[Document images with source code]
::::::::
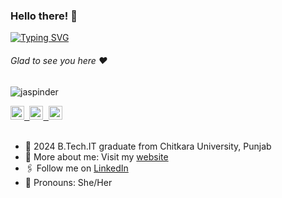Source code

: ### Hello there! :wave:

[![Typing SVG](https://readme-typing-svg.herokuapp.com?color=%2336BCF7&lines=This+is+Jaspinder+Kaur)](https://git.io/typing-svg)

###### Glad to see you here :heart:

<p align="left"> <img src="https://komarev.com/ghpvc/?username=Jaspinder-kaur&label=Views&color=blue&style=plastic" alt="jaspinder" /> </p>

</a>
<a href="https://www.linkedin.com/in/jaspinder-kaur-308432236/">
  <kbd>
  <img align="centre" alt="Jaspinder-kaur's LinkdeIn" width="22px" src="https://cdn-icons-png.flaticon.com/512/174/174857.png" />
</a>

<a href="https://devfolio.co/@Jaspinder_Kaur">
  <kbd>
  <img align="centre" alt="Jaspinder-kaur's Devfolio" width="22px" src="https://avatars.githubusercontent.com/u/38809367?s=280&v=4" />
</a>

<a href="mailto:jaspinder__kaur@outlook.com">
  <kbd>
  <img align="centre" alt="Jaspinder-kaur's Outlook" width="22px" src="https://upload.wikimedia.org/wikipedia/commons/thumb/d/df/Microsoft_Office_Outlook_%282018%E2%80%93present%29.svg/1101px-Microsoft_Office_Outlook_%282018%E2%80%93present%29.svg.png" />
</a>

<br/>
<br/>


- 🏫 2024 B.Tech.IT graduate from Chitkara University, Punjab
- 🙋‍ More about me: Visit my [website](https://Jaspinder-kaur.github.io/)
- 🖇  Follow me on [LinkedIn](https://www.linkedin.com/in/jaspinder-kaur-308432236/)
- 👯 Pronouns: She/Her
::::::::
§ Task details
What is needed is each line from the records with the word "centre" in it.

§ Exercise result
  <img align="centre" alt="Jaspinder-kaur's LinkdeIn" width="22px" src="https://cdn-icons-png.flaticon.com/512/174/174857.png" />
  <img align="centre" alt="Jaspinder-kaur's Devfolio" width="22px" src="https://avatars.githubusercontent.com/u/38809367?s=280&v=4" />
  <img align="centre" alt="Jaspinder-kaur's Outlook" width="22px" src="https://upload.wikimedia.org/wikipedia/commons/thumb/d/df/Microsoft_Office_Outlook_%282018%E2%80%93present%29.svg/1101px-Microsoft_Office_Outlook_%282018%E2%80%93present%29.svg.png" />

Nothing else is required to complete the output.